Visual illusions show us that we do not have direct access to reality. They can also provide an inkling of the mental processing that delivers our experience of the viewable world.
Indeed, it is the processing happening inside our brains that is the basis for many illusions. Rather than delivering information from our eyes in nearly raw form as a camera would, the brain tries to determine what is actually out there – what are the shapes and the objects in the scene?
When the information entering the eye is ambiguous, the brain must make educated guesses. The three displays below demonstrate this in rather delightful ways.
The Illusion of Sex
In this illusion by Richard Russell, the same face appears to be female when the skin tone is made lighter (left image) and male when the skin tone is made darker (right image).
The illusion works because changing the skin tone affects the face’s contrast – the difference between the darkest parts of the face (lips and eyes) and lightest parts (the skin).
Even without consciously knowing it, our brains are attuned to the difference in contrast between the sexes, and so contrast is one cue the brain uses to determine gender. When other cues are removed, contrast can be the deciding factor.
Perhaps the most interesting thing about the illusion is that the contrast doesn’t simply help us work out the sex of the face - it provides an experience of “seeing” a face that is male or female. The use of the contrast cue is done by unconscious processes.

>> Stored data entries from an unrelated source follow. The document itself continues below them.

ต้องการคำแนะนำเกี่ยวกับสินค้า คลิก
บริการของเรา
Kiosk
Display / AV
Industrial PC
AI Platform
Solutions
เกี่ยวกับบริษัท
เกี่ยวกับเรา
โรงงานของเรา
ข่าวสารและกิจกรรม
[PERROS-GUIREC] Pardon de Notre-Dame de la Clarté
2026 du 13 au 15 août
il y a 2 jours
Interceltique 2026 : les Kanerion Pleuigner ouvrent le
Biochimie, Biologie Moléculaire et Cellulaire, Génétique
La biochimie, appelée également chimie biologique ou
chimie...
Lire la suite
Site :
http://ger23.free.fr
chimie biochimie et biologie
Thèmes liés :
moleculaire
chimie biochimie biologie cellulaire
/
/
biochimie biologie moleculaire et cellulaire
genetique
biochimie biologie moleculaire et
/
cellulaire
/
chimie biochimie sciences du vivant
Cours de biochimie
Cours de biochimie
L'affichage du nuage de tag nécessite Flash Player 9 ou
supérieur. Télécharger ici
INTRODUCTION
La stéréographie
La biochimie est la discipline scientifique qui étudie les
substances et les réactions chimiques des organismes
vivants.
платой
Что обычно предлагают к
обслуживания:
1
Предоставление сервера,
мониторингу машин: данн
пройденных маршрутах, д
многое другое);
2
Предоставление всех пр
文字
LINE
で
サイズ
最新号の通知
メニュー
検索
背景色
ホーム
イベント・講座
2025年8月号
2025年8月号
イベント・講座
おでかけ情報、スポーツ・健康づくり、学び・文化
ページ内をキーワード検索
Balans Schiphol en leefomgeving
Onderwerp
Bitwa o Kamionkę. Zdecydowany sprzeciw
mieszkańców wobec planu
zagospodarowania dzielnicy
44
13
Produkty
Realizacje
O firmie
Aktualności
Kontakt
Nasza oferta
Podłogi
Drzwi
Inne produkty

The image in our mind’s eye has incorporated information that we already hold, and uses this to resolve ambiguity in the image.
The Coffer Illusion
The Coffer Illusion may initially appear as a series of sunken rectangular door panels, but after a few seconds, your brain’s representation of the image may “flip” to give you the experience of 16 circles.
People have been fascinated by such ambiguous figures since at least the time of the ancient Romans.